═══ Input
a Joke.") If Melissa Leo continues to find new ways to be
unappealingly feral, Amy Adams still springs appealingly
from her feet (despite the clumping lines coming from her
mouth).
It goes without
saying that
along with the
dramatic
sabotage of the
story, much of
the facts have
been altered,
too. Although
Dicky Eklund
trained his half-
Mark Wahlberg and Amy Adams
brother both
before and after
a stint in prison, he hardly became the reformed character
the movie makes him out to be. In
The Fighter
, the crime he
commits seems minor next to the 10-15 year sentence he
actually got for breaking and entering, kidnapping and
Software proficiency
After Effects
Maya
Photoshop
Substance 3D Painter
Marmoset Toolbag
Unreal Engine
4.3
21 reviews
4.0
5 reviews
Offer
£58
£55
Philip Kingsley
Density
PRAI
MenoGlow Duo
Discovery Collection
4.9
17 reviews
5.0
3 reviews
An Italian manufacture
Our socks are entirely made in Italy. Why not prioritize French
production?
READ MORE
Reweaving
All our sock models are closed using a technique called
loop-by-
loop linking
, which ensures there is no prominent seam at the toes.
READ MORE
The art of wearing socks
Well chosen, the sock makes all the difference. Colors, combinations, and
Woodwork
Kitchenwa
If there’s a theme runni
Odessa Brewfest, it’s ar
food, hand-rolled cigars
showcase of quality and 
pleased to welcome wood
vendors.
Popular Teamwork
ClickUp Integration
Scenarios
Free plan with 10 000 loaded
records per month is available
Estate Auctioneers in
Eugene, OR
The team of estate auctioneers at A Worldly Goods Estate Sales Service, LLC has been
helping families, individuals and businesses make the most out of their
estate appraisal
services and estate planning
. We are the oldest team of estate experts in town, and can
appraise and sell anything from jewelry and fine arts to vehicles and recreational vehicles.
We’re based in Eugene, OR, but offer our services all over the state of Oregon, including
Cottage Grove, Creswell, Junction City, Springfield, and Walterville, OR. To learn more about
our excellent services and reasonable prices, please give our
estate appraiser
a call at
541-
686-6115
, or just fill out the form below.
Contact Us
══════
* Task description
Print the lines of the records exactly as they appear, from the start of the records through the line containing "Substance 3D Painter", with both ends included.

* Exercise response
a Joke.") If Melissa Leo continues to find new ways to be
unappealingly feral, Amy Adams still springs appealingly
from her feet (despite the clumping lines coming from her
mouth).
It goes without
saying that
along with the
dramatic
sabotage of the
story, much of
the facts have
been altered,
too. Although
Dicky Eklund
trained his half-
Mark Wahlberg and Amy Adams
brother both
before and after
a stint in prison, he hardly became the reformed character
the movie makes him out to be. In
The Fighter
, the crime he
commits seems minor next to the 10-15 year sentence he
actually got for breaking and entering, kidnapping and
Software proficiency
After Effects
Maya
Photoshop
Substance 3D Painter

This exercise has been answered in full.